Operation Bandar, which involved about 5,000 personnel, culminated in 12 Mirage-2000 aircraft crossing into Pakistan-occupied Kashmir and carrying out air strikes in Balakot.

The strike was described by India as an “intelligence-led, non-military, pre-emptive” operation, since it targeted one of the main training centres of the terrorist group Jaish-e-Mohammed.

“The Army was tasked with taking defensive as well as offensive measures in case Pakistan retaliated. The IAF was tasked with carrying out the strike. While the Army codenamed its operation ‘Zafran’, IAF named it ‘Bandar’,” a top officer told ThePrint.

The reasons for naming the operation ‘Bandar’ were not given, but news agency ANI quoted sources as saying that monkeys have “always held a special place in India’s war culture as seen in the epic Ramayana, where Lord Rama’s lieutenant Lord Hanuman quietly sneaked into Lanka and destroyed the entire capital city of the demon Ravana”.

Prime Minister Narendra Modi, in a TV interview during campaigning for the Lok Sabha elections, had drawn a parallel between Lord Hanuman and the operation, saying that while Pakistan was expecting a ground strike, India went in “like Bajrang Bali”.

Planning the operation

Sources said both the IAF and the Army were tasked separately with the operations after the Pulwama terror attack took place on 14 February.

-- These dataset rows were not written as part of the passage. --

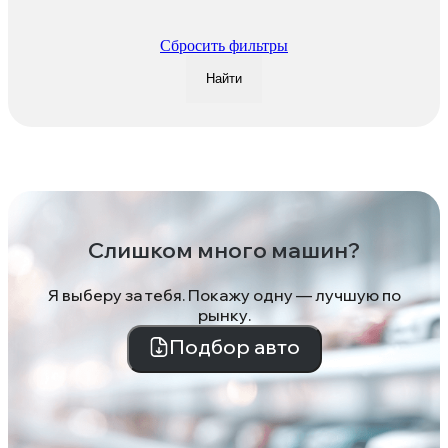
Сбросить фильтры
Найти
Слишком много машин?
Я выберу за тебя. Покажу одну — лучшую по
рынку.
Подбор авто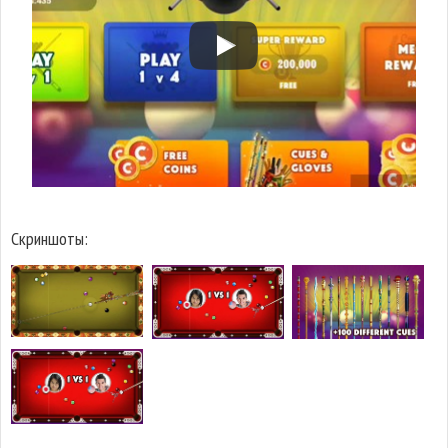
Скриншоты:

The decision to go in for an air strike was made within a week, and on 26 February, the IAF’s Mirage-2000 fighter jets took off from airbases before dawn, crossed the Line of Control in Jammu and Kashmir, and targeted the Jaish-e-Mohammed terror camp in Balakot with precision guided missiles.

The IAF relied on Israeli SPICE-2000 bombs to carry out the attack. Satellite images accessed by ThePrint showed that the bombs penetrated the rooftops of the building.

The strike pushed Delhi and Islamabad to the brink of an armed conflict. The Pakistan Air Force attempted retaliatory strikes the next day, which led to the first dogfight between Indian and Pakistani fighter jets since the 1971 war.

While one Indian MiG-21 Bison was shot down, Pakistan also lost a fighter.

Wing Commander Abhinandan Varthaman, the pilot of the downed MiG-21, was captured by Pakistan, but was released two days later — a development that calmed tensions between the countries.